Writings by boarding school students and Native American public intellectuals in 19th and 20th century boarding school newspapers have lacked critical attention and remain unavailable to most scholars and students of Native American literature. Dr. Jacqueline Emery, assistant professor in SUNY Old Westbury’s English Department, fills that gap with her latest book “Recovering Native American Writings in the Boarding School Press.” Emery recently was awarded the "Ray & Pat Browne Award for Best Edited Collection in Popular Culture and American Culture" for the book, which will be presented at the Popular Culture Association's annual conference in March 2018.
Published and available for purchase by the University of Nebraska Press, the 366-page book includes a collection of student-authored texts to provide the reader insight into the boarding school legacy and its influence on Native American literary production. Emery was recently invited to speak on her research at a Global Art and Cultural Periodical Study Day at the National Institute for Art History in Paris.
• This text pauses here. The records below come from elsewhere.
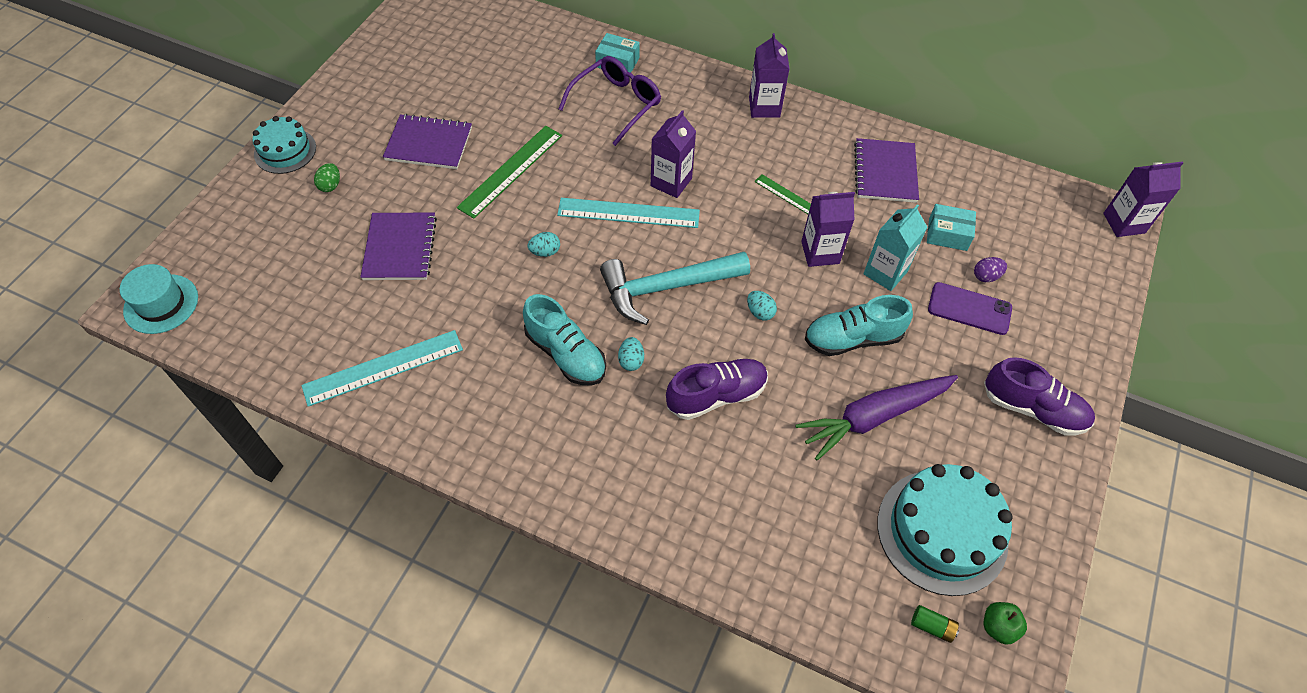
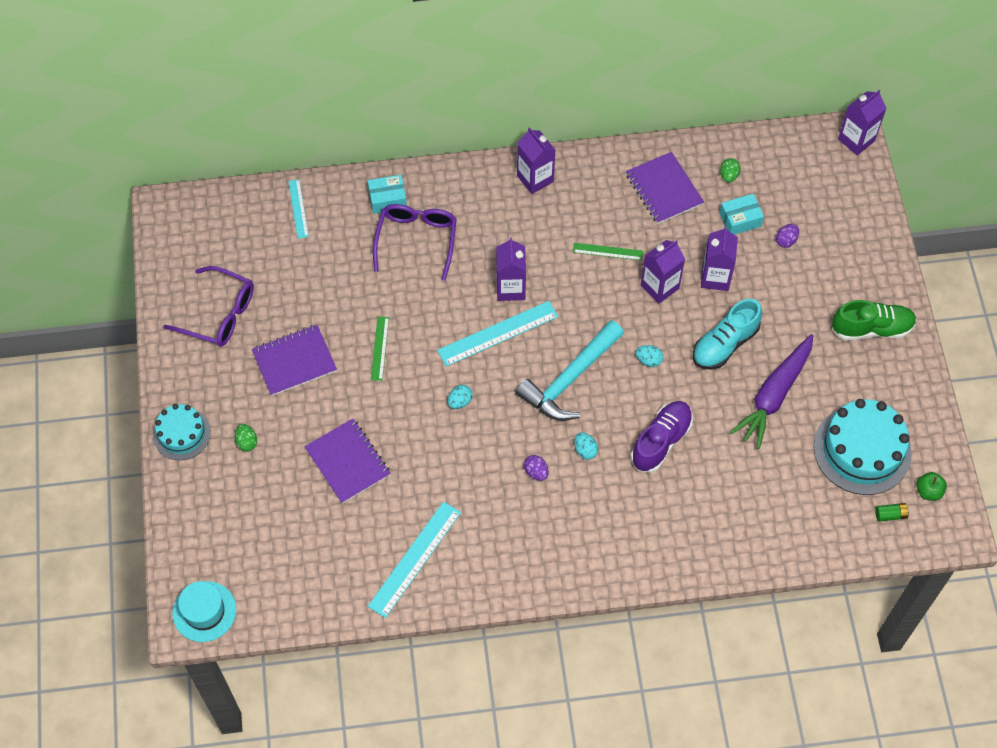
camera: 30 degrees left, 5 degrees up
green ruler [457,126,562,219] -> green ruler [371,317,389,381], size x0.57
turquoise shoe [523,294,606,386] -> purple egg [524,455,549,481]
turquoise carton [863,204,927,291] -> purple carton [701,226,738,291]
purple phone [928,282,1012,335] -> none
purple shoe [984,357,1095,435] -> green shoe [832,300,917,340]
none -> purple glasses [163,266,254,346]
none -> turquoise ruler [288,179,309,239]
none -> green egg [720,158,741,183]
“A common theme among the many Native American writers and editors in this compilation was that they employed the boarding school periodical as a powerful tool for writing against cultural erasure and for serving the interests of Native communities,” said Emery. “It is my hope that this book provides opportunities to transform the way Native American literature and the federal boarding school experience are taught in the college classroom, and help engage students in meaningful discussions.”
The idea for the book grew out of Emery’s archival research on boarding school newspapers for her Ph.D. dissertation at Temple University. She hopes that bringing visibility to these archives will spur increased efforts at preservation, digitization, and encourage further scholarly investigation into early Native American writings in the boarding school press and other newspaper archives.